* Selection:

----

As part of the various baseline inspection procedures discussed in previous sections of this report, the inspectors routinely reviewed issues during baseline inspection activities and plant status reviews to verify that they were being entered into the licensees corrective action program at an appropriate threshold, that adequate attention was being given to timely corrective actions, and that adverse trends were identified and addressed. The inspectors reviewed attributes that included: the complete and accurate identification of the problem; the timely correction, commensurate with the safety significance; the evaluation and disposition of performance issues, generic implications, common causes, contributing factors, root causes, extent of condition reviews, and previous occurrences reviews; and the classification, prioritization, focus, and timeliness of corrective actions. Minor issues entered into the licensees corrective action program because of the inspectors observations are included in the attached list of documents reviewed.

These routine reviews for the identification and resolution of problems did not constitute any additional inspection samples. Instead, by procedure, they were considered an integral part of the inspections performed during the quarter and documented in Section 1 of this report.

b. Findings

No findings of significance were identified.

.2 Daily Corrective Action Program Reviews

a. Inspection Scope

In order to assist with the identification of repetitive equipment failures and specific human performance issues for follow-up, the inspectors performed a daily screening of items entered into the licensees corrective action program. The inspectors accomplished this through review of the stations daily corrective action documents.

The inspectors performed these daily reviews as part of their daily plant status monitoring activities and, as such, did not constitute any separate inspection samples.

b. Findings

No findings of significance were identified.

4OA3 Event Follow-up

.1 June 26, 2009 Manual Reactor Scram

a. Inspection Scope

On June 26, 2009, the inspectors observed and evaluated Energy Northwests response to a scram while the reactor was operating at 65 percent power. The inspectors responded to the site and verified plant conditions by observing key plant parameters, annunciator status, and observing the current status of safety related mitigating equipment to ensure that the plant was stable. The inspectors also observed reactor operator actions in response to the reactor scram and senior reactor operators evaluation of plant conditions and oversight of the reactor operators to ensure that operators were adhering to plant procedures.

b. Findings

Introduction:

A self-revealing green finding was reviewed by the inspectors for the failure of Energy Northwest to adhere to operations expectations and standards established in Operations Instruction OI-09, Operations Standards and Expectations, Revision 24. An operator failed to ensure that the turbine lube oil exhauster system was adjusted to within its normal operating band after valve manipulations to clear an alarm in the control room. This resulted in a loss of an air-to-oil seal within the main turbine, which ultimately led to a manual plant scram.

Description:

On June 26, 2009, with Columbia Generating Station starting up from its most recent refueling outage, a fire occurred near the main turbine due to oil leaking onto a hot pipe from main turbine bearing number 2. The cause of the oil leak was attributed to the main turbine oil exhauster system being adjusted outside of its normal operating band. The adjustment on the main turbine oil exhauster system was made during operator response to a control room annunciator that had been in alarm. The fire near the main turbine resulted in Columbia Generating Station making an emergency action level declaration and a reactor scram.

----

* Given request a: In the records, quote everything from the line containing "Look at this image. Segment" down to the line containing "101V94L144 88L138 89L130", both of those lines included.
The text and the records are unrelated to each other.

----

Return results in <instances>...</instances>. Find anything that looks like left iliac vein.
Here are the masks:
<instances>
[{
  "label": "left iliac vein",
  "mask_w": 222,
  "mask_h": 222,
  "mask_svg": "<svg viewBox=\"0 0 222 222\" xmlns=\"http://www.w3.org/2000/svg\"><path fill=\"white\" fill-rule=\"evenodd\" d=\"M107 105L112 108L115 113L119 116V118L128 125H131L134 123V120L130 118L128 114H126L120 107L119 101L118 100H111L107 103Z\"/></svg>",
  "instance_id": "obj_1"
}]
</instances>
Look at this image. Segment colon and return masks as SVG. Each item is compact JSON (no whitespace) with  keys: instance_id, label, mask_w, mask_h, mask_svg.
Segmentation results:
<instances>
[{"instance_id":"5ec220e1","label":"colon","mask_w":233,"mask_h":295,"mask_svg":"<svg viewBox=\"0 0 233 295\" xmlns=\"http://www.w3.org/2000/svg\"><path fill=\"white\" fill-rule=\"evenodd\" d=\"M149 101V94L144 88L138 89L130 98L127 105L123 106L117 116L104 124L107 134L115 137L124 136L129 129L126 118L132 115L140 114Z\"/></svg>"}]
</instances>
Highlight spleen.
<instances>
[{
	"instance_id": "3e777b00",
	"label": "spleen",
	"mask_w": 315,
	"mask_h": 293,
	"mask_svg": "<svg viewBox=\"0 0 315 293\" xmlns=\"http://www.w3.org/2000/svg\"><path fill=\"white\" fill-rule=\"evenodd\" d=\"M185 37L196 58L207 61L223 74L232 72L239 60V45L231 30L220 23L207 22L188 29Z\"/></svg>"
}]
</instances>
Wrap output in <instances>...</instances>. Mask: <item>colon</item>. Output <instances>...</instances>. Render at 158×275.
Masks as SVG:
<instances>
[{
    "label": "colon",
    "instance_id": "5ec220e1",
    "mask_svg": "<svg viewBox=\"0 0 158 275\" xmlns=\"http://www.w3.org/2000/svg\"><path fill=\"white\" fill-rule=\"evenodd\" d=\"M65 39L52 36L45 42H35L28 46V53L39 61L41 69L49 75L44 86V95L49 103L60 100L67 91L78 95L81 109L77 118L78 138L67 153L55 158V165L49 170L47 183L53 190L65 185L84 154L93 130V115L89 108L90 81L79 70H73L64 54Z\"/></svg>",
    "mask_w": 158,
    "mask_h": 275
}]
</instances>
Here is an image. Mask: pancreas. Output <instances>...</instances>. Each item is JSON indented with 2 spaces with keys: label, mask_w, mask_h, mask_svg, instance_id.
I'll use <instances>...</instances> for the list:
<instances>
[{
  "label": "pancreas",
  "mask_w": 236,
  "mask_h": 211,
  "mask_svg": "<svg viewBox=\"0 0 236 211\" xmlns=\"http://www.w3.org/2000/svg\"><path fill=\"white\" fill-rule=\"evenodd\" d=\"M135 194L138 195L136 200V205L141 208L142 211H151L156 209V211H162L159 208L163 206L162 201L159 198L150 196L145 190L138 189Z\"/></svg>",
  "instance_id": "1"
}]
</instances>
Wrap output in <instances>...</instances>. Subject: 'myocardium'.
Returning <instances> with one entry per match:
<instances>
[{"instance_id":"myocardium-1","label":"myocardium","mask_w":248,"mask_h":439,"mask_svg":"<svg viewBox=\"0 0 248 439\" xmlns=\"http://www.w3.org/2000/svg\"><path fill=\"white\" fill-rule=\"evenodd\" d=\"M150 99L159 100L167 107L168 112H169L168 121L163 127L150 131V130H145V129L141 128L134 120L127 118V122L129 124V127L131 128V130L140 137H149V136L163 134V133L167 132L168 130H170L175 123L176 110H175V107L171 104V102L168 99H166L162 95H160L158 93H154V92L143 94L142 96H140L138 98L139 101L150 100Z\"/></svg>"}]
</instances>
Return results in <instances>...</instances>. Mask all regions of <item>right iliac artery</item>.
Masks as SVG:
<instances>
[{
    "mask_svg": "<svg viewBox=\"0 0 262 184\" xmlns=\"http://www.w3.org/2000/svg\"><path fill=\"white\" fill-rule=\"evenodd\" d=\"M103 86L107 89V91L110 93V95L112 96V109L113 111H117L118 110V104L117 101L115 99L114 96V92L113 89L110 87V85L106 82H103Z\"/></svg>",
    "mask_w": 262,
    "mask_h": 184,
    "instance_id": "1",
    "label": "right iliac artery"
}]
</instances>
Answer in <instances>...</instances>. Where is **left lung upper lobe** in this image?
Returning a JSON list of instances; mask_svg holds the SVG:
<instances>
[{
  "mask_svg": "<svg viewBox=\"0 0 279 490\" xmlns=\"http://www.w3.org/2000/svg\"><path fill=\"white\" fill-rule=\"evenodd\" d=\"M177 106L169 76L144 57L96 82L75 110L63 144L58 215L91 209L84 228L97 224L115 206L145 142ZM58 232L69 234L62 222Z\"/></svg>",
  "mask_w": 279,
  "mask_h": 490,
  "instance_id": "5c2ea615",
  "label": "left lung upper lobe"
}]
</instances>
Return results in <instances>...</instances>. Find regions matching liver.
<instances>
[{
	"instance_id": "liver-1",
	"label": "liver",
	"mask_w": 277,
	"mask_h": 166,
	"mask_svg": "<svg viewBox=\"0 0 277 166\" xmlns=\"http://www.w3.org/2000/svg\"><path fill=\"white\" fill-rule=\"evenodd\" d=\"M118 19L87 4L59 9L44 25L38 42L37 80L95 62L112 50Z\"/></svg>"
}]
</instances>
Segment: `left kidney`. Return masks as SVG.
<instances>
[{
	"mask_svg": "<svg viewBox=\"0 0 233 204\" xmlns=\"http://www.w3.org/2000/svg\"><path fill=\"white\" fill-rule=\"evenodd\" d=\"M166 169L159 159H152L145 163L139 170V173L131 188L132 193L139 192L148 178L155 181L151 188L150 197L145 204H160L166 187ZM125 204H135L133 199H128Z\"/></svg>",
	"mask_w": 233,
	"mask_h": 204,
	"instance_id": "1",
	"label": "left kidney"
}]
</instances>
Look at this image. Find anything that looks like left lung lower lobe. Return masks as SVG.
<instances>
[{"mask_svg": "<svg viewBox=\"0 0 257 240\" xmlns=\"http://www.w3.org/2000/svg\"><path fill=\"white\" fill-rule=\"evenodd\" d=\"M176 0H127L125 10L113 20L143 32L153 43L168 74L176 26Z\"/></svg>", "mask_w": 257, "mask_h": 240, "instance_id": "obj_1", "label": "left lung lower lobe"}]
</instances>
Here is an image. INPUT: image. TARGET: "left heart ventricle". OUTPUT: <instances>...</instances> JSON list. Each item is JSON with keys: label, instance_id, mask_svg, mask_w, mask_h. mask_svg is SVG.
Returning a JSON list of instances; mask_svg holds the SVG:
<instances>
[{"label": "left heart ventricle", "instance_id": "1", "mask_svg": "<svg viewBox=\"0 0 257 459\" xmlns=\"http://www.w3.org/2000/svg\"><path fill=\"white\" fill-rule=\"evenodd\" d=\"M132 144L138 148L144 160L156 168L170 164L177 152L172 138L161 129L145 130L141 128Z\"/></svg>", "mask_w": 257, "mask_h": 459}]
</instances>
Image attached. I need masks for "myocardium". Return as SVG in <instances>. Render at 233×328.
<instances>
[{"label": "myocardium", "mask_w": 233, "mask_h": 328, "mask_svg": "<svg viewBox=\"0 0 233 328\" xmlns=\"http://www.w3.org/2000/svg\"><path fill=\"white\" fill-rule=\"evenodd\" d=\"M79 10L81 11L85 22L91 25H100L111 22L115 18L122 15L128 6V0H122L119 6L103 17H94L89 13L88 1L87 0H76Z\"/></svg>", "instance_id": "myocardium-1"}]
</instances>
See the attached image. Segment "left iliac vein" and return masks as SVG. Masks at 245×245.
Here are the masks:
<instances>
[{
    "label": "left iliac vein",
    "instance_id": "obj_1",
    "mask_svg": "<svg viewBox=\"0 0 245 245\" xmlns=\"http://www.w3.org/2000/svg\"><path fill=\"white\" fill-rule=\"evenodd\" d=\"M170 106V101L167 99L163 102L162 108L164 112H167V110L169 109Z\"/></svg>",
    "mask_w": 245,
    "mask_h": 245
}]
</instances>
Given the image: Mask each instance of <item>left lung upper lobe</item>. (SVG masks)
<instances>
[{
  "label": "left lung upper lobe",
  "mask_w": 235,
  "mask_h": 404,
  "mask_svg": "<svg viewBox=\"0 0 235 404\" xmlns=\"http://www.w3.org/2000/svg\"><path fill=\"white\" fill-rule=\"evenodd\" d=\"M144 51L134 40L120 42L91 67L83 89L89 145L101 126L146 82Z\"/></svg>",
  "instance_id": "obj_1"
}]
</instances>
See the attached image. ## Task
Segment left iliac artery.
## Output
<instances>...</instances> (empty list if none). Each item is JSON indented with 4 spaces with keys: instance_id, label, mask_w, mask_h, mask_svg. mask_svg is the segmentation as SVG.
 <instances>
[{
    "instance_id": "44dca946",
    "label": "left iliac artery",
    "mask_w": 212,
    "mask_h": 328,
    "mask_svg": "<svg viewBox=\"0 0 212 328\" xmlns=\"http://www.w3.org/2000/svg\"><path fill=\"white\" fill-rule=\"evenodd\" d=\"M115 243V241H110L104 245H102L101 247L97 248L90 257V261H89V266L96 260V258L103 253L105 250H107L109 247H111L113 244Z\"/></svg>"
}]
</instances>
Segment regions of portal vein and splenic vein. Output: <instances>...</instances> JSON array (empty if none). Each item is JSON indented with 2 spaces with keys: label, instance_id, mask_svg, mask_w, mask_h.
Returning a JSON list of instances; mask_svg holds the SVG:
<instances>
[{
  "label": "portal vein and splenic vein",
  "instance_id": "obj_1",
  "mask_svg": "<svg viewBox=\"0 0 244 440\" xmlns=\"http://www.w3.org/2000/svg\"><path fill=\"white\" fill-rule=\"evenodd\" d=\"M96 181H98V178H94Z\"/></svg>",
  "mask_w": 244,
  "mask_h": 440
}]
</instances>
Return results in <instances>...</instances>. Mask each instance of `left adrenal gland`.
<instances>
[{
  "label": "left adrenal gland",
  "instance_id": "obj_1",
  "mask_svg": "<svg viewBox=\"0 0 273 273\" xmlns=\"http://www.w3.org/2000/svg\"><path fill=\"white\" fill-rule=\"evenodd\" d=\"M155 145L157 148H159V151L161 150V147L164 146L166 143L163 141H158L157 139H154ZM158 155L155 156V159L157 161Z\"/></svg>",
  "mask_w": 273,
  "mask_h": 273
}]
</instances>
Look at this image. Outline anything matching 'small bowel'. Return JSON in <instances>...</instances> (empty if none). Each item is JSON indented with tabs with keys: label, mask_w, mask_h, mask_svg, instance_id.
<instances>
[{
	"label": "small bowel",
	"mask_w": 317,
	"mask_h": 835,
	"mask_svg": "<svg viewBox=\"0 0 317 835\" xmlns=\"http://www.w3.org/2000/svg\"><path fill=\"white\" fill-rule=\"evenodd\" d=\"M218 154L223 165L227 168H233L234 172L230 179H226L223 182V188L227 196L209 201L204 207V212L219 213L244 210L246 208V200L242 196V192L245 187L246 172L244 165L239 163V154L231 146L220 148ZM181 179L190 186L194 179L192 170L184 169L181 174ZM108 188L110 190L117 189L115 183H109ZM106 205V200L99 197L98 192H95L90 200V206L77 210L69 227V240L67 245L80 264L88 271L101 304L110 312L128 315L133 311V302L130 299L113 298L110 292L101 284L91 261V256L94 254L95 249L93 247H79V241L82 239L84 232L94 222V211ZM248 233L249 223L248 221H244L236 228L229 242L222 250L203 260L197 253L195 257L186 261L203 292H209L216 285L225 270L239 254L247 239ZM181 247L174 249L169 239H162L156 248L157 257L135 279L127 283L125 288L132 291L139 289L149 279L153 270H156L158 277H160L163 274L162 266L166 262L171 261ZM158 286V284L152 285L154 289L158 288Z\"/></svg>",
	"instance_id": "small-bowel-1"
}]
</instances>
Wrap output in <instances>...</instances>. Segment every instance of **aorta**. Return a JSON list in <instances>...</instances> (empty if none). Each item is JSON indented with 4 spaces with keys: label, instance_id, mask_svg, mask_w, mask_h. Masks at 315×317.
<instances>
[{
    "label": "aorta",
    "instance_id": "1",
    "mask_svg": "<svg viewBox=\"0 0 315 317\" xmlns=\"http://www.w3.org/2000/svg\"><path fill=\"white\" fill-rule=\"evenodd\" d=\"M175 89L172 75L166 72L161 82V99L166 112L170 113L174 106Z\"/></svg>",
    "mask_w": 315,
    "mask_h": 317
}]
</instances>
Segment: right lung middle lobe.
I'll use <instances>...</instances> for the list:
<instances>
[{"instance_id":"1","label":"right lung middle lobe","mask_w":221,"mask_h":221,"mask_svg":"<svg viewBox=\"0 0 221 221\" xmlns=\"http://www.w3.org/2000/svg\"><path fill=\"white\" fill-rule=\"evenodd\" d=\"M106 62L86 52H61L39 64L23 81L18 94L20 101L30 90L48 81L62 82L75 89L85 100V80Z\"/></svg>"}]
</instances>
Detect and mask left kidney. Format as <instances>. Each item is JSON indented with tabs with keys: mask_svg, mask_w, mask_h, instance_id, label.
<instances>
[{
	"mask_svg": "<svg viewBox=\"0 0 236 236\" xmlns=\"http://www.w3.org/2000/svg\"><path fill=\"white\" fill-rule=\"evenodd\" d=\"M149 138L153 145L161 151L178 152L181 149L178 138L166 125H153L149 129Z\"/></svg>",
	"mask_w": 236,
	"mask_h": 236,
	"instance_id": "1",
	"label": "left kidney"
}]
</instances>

----

* Given request b:
Answer these questions about the inspection report:
(i) At what power level was the reactor operating when the scram occurred on June 26, 2009?
(ii) Which Operations Instruction established the standards that Energy Northwest failed to adhere to?
(iii) What did the inspectors review to carry out their daily screening of corrective action program items?

* Full response a:
Look at this image. Segment colon and return masks as SVG. Each item is compact JSON (no whitespace) with  keys: instance_id, label, mask_w, mask_h, mask_svg.
Segmentation results:
<instances>
[{"instance_id":"5ec220e1","label":"colon","mask_w":233,"mask_h":295,"mask_svg":"<svg viewBox=\"0 0 233 295\" xmlns=\"http://www.w3.org/2000/svg\"><path fill=\"white\" fill-rule=\"evenodd\" d=\"M149 101V94L144 88L138 89L130 98L127 105L123 106L117 116L104 124L107 134L115 137L124 136L129 129L126 118L132 115L140 114Z\"/></svg>"}]

* Full response b:
(i) 65 percent power.
(ii) Operations Instruction OI-09, Operations Standards and Expectations, Revision 24.
(iii) The station's daily corrective action documents.